Problem details -> In the entries below, how many lines contain "Beeinträchtigungen"? Answer with the number and nothing else.

++++ Data in this exercise ++++

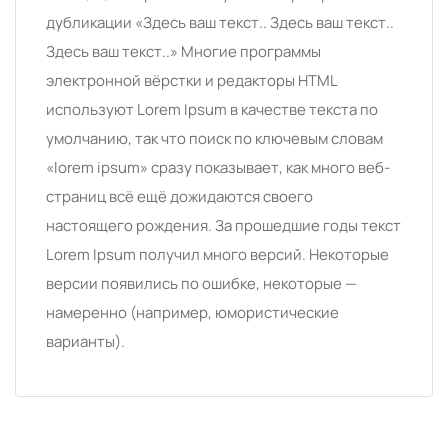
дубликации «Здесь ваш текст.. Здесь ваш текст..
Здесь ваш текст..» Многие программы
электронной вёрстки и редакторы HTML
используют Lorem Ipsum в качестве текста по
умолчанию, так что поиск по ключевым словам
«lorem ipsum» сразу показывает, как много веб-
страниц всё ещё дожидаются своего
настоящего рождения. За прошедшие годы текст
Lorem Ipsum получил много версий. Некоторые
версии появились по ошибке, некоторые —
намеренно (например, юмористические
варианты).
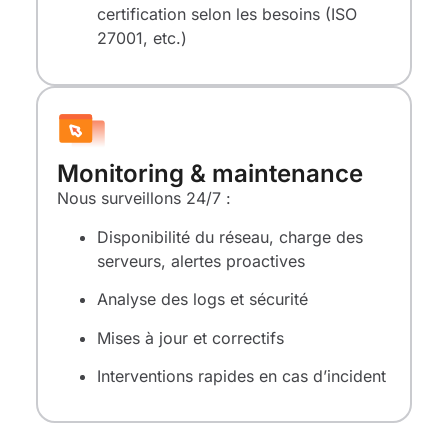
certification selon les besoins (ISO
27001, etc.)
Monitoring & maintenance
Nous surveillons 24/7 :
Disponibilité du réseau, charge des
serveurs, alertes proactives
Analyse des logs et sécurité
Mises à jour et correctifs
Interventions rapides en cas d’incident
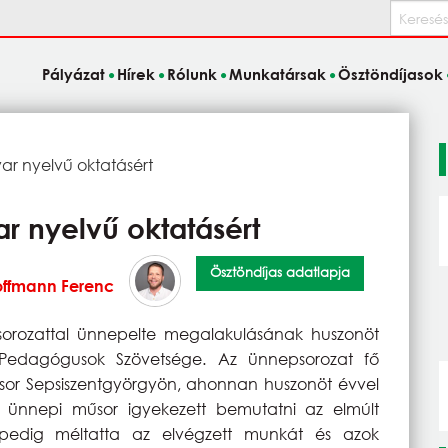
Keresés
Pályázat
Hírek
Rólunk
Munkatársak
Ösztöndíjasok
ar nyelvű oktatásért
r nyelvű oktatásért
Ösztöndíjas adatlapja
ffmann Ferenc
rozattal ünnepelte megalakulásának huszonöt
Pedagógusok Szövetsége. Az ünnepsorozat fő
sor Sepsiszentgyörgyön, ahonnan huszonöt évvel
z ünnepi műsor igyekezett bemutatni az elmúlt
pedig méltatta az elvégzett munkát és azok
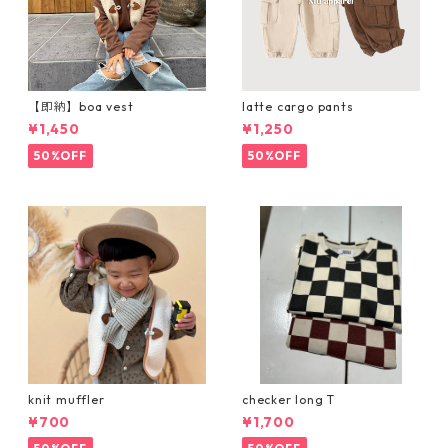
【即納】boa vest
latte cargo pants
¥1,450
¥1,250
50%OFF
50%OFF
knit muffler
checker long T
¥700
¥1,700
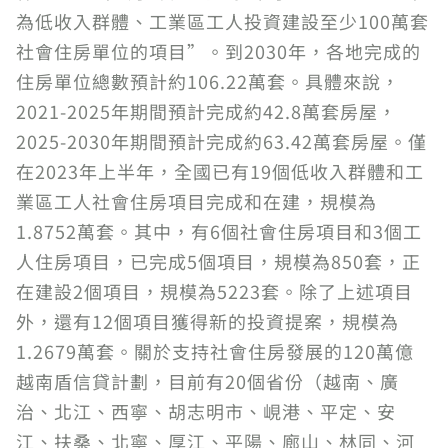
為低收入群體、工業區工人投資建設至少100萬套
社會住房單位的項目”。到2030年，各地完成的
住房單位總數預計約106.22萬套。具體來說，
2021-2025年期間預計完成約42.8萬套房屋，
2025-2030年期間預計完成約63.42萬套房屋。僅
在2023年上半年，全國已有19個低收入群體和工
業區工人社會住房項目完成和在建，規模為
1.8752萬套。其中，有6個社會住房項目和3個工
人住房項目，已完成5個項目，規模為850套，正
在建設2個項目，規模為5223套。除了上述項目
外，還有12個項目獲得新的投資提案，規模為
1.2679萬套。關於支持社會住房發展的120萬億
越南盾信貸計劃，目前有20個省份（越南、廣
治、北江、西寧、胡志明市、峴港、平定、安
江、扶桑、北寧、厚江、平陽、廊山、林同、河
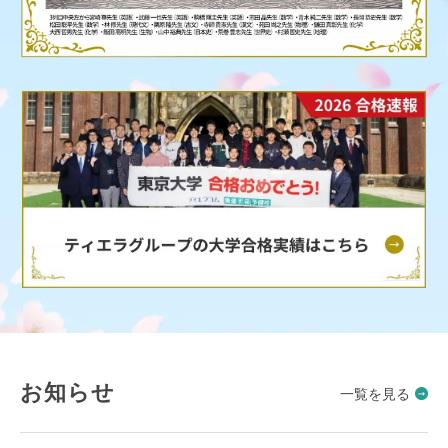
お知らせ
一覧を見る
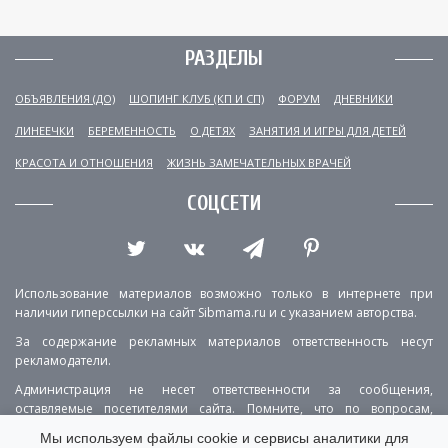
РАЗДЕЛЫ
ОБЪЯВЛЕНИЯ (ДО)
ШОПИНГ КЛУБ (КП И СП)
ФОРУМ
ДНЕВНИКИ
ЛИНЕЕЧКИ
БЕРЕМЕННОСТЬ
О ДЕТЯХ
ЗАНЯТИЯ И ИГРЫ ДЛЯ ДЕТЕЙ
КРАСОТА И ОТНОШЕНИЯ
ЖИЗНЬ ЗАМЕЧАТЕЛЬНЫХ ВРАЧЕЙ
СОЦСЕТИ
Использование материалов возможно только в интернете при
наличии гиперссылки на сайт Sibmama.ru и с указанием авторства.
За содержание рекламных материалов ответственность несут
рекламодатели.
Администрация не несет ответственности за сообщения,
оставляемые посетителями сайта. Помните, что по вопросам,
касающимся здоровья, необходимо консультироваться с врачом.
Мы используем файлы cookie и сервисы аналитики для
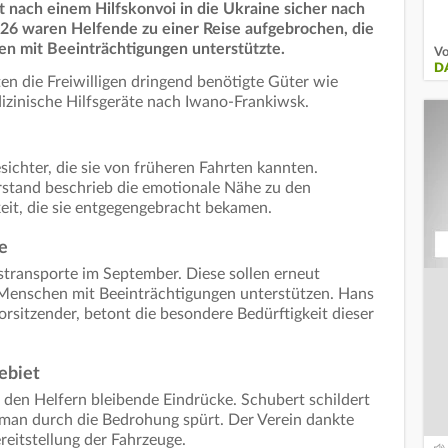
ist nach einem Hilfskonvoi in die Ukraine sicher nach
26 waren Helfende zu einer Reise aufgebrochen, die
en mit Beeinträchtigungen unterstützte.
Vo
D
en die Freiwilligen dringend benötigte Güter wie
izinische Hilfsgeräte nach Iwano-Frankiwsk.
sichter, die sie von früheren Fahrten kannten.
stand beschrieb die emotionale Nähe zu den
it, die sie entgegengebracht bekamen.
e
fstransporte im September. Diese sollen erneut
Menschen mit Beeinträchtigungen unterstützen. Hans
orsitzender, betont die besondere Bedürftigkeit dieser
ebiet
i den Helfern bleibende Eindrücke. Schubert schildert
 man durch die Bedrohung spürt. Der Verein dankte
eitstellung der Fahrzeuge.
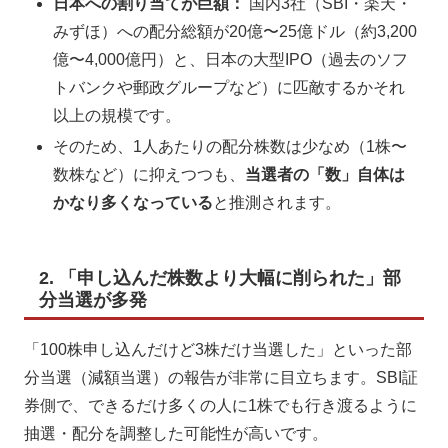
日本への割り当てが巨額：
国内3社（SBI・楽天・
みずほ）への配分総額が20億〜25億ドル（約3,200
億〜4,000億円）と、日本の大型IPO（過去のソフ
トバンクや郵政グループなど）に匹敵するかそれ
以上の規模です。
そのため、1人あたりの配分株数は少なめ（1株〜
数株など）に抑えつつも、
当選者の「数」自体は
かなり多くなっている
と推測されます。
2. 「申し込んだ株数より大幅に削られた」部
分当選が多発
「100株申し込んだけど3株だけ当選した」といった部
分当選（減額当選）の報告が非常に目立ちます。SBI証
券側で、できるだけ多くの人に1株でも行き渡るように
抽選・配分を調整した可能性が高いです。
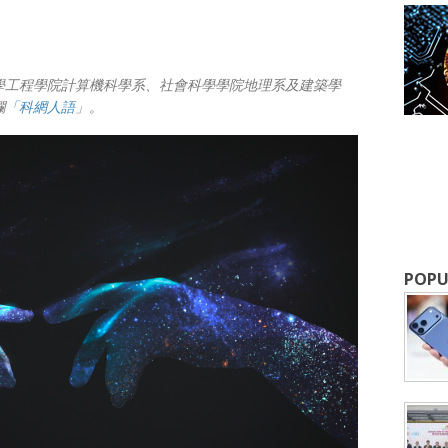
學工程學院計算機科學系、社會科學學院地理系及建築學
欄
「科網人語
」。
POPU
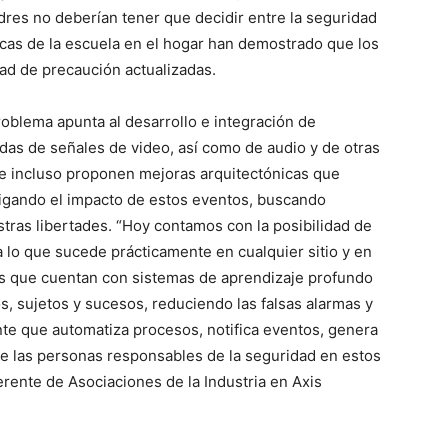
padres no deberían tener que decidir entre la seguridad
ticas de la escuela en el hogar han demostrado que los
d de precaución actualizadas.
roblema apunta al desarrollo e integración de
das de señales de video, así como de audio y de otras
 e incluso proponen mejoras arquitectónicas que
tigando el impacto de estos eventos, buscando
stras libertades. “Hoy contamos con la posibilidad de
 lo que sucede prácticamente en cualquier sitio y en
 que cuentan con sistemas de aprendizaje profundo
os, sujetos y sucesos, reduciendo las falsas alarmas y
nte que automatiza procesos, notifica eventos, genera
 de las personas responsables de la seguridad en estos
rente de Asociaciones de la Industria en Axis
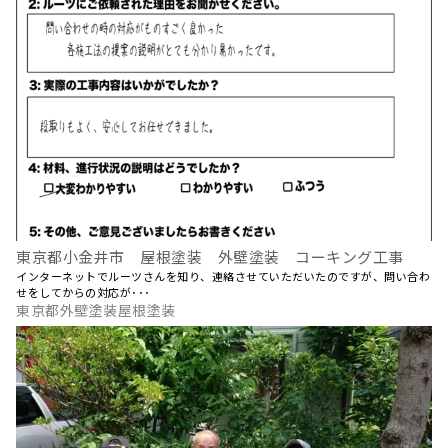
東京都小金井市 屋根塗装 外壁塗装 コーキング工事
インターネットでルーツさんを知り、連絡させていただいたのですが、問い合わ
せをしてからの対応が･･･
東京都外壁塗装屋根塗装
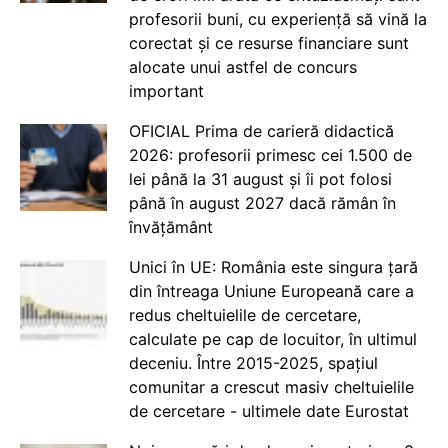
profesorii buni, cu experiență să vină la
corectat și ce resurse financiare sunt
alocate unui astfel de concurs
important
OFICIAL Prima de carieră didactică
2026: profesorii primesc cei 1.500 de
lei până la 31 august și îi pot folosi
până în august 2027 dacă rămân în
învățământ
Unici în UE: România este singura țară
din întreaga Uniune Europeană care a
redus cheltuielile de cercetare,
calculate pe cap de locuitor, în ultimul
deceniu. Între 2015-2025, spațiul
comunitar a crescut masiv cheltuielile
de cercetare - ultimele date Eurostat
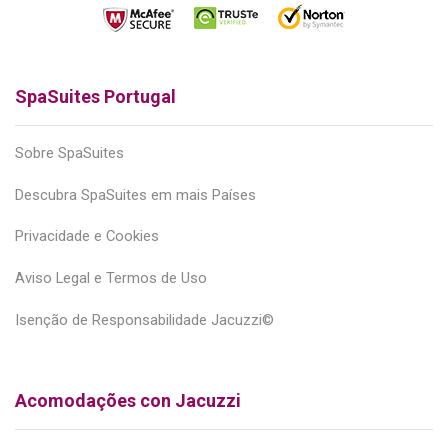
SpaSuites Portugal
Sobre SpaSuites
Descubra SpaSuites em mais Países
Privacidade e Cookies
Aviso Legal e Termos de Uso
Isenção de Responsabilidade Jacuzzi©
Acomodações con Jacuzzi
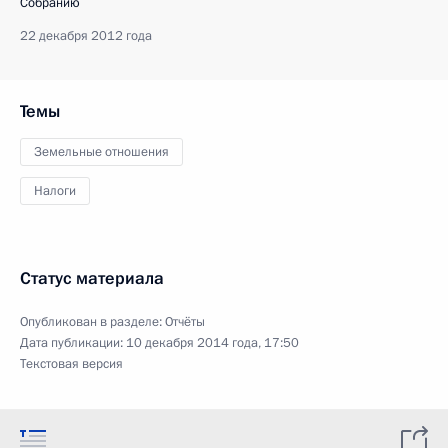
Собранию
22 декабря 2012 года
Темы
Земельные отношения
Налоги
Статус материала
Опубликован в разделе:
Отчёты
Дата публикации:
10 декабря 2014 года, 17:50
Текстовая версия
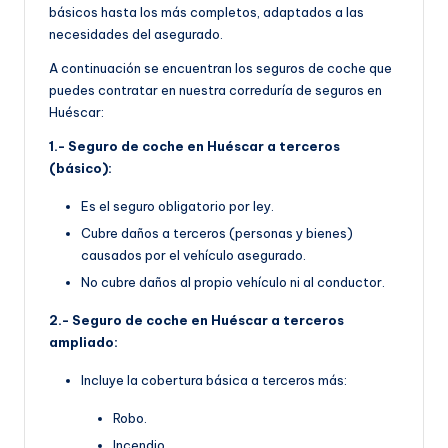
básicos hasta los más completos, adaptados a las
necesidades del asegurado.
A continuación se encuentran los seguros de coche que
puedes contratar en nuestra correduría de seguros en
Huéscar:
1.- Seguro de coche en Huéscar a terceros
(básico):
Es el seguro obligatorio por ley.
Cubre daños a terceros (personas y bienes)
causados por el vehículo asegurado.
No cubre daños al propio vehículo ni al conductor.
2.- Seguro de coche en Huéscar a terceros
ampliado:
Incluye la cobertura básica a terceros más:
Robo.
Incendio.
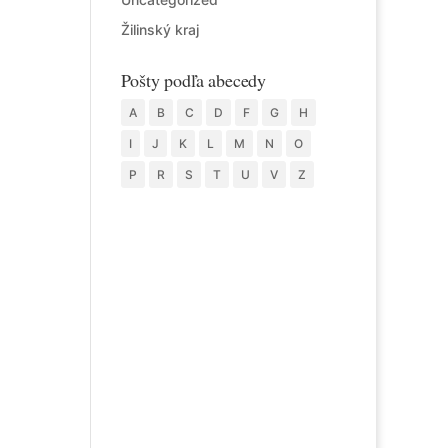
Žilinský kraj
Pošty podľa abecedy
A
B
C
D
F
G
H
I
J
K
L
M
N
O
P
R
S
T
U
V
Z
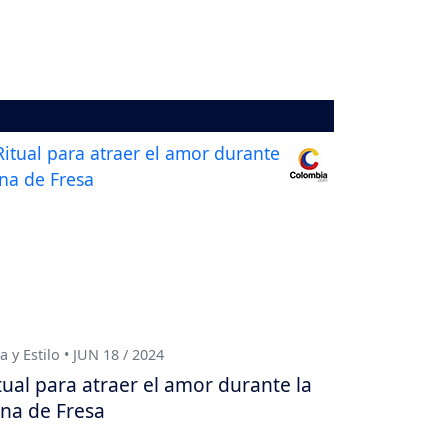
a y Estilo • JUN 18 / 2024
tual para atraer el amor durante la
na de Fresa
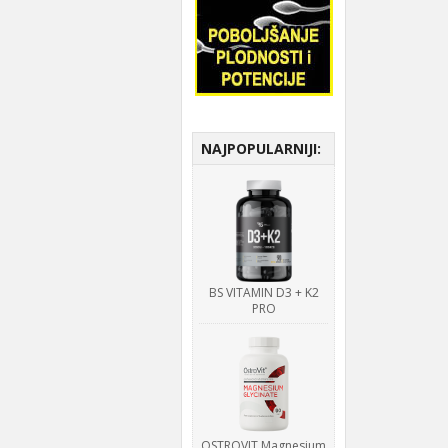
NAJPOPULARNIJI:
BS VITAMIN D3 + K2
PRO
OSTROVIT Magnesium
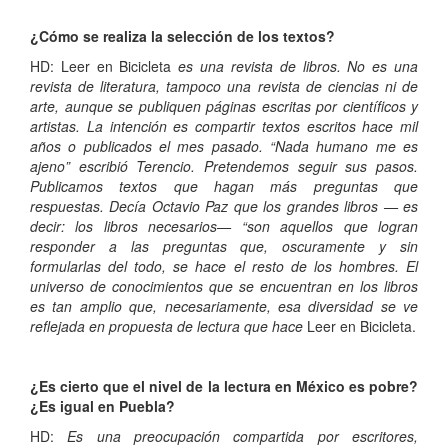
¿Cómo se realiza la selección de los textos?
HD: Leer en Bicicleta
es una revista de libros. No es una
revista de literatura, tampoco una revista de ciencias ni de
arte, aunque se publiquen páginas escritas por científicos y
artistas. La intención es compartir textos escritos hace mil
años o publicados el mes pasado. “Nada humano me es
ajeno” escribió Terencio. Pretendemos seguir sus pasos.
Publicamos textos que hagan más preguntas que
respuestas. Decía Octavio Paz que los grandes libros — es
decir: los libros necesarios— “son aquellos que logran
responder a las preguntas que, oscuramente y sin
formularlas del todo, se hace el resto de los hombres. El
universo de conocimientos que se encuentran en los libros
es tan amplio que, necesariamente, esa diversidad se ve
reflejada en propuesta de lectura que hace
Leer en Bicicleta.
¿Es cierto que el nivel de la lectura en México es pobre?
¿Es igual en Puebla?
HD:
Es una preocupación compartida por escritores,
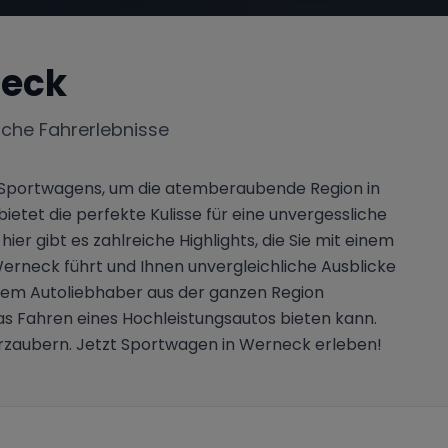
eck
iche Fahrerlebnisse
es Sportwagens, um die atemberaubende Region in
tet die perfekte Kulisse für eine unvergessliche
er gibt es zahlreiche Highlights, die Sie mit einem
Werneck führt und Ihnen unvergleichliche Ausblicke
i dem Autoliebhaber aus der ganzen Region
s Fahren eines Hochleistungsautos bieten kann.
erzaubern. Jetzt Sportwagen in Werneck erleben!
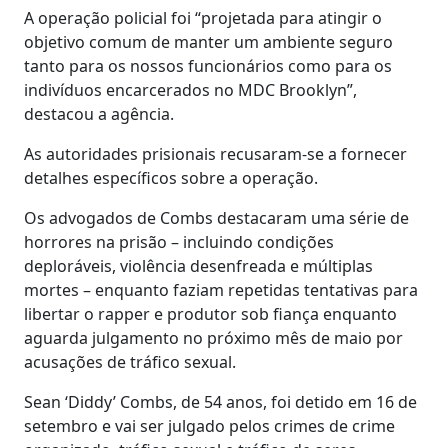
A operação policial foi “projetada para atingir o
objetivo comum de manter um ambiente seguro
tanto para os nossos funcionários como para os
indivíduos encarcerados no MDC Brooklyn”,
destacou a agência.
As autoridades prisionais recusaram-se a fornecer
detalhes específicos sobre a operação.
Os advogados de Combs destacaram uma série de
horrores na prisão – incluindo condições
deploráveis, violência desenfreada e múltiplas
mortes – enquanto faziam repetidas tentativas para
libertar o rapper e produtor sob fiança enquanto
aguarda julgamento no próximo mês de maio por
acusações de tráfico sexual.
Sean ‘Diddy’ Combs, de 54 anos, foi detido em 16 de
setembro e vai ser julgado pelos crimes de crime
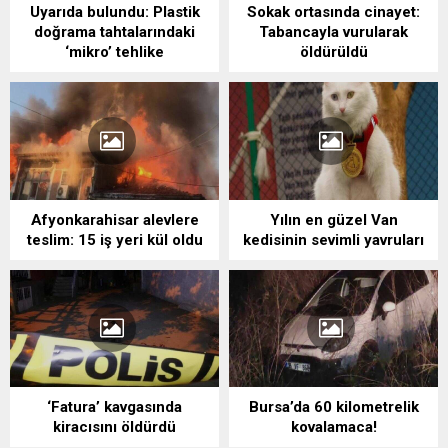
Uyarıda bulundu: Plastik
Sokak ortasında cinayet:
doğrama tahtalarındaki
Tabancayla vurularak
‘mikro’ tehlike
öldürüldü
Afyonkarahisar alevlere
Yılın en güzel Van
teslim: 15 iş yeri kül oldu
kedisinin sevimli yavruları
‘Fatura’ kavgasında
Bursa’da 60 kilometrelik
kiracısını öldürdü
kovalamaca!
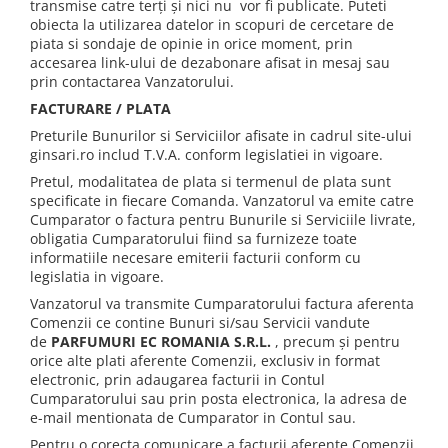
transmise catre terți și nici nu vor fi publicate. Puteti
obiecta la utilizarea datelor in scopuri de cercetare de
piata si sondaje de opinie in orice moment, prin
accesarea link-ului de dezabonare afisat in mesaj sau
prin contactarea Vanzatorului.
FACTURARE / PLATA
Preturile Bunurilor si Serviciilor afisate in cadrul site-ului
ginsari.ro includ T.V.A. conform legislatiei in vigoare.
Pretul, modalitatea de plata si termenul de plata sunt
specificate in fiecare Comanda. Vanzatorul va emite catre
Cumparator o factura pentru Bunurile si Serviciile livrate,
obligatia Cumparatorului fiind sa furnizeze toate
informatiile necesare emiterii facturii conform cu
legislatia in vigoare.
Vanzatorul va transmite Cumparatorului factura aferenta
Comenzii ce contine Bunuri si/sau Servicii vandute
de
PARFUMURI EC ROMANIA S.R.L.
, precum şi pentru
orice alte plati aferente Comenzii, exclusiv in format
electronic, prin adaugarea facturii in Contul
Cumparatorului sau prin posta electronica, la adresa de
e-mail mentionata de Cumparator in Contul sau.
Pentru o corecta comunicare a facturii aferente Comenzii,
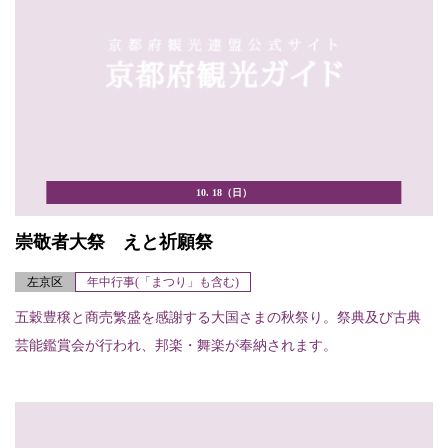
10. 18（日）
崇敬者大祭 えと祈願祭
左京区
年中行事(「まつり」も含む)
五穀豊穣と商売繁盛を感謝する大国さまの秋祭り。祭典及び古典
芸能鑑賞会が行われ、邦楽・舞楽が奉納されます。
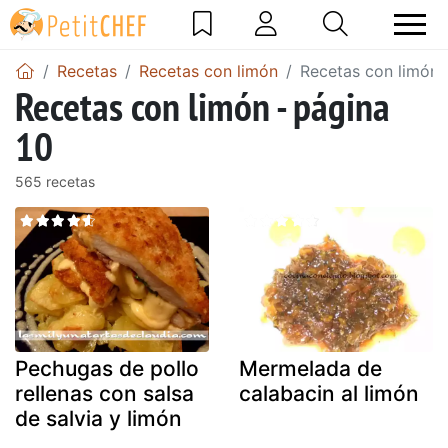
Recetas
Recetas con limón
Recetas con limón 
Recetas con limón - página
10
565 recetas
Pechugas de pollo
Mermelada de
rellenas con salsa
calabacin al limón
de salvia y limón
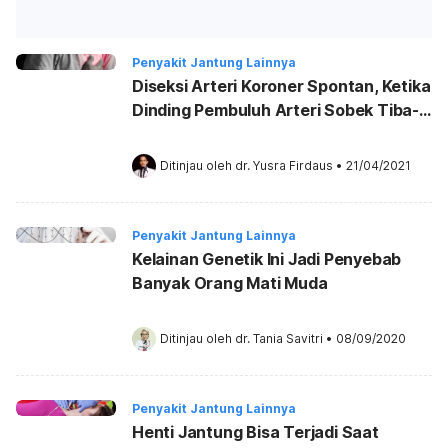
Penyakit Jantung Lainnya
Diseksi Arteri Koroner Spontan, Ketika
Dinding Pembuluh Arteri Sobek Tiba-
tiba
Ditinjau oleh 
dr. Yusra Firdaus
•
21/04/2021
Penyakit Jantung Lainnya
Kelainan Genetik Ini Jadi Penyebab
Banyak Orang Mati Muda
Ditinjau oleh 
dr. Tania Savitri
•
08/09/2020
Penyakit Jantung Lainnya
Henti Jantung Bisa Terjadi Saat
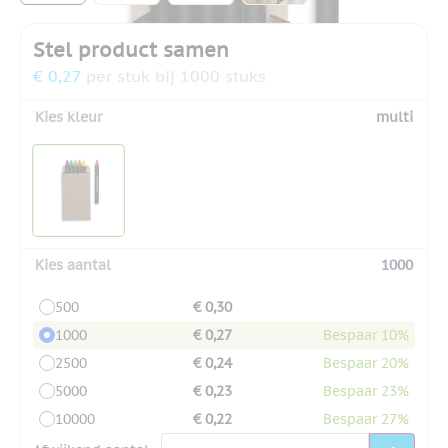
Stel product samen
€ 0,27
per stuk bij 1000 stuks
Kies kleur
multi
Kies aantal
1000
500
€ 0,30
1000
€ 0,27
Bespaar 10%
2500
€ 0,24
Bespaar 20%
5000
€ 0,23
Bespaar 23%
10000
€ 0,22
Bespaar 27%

++++

Exercise output -> 2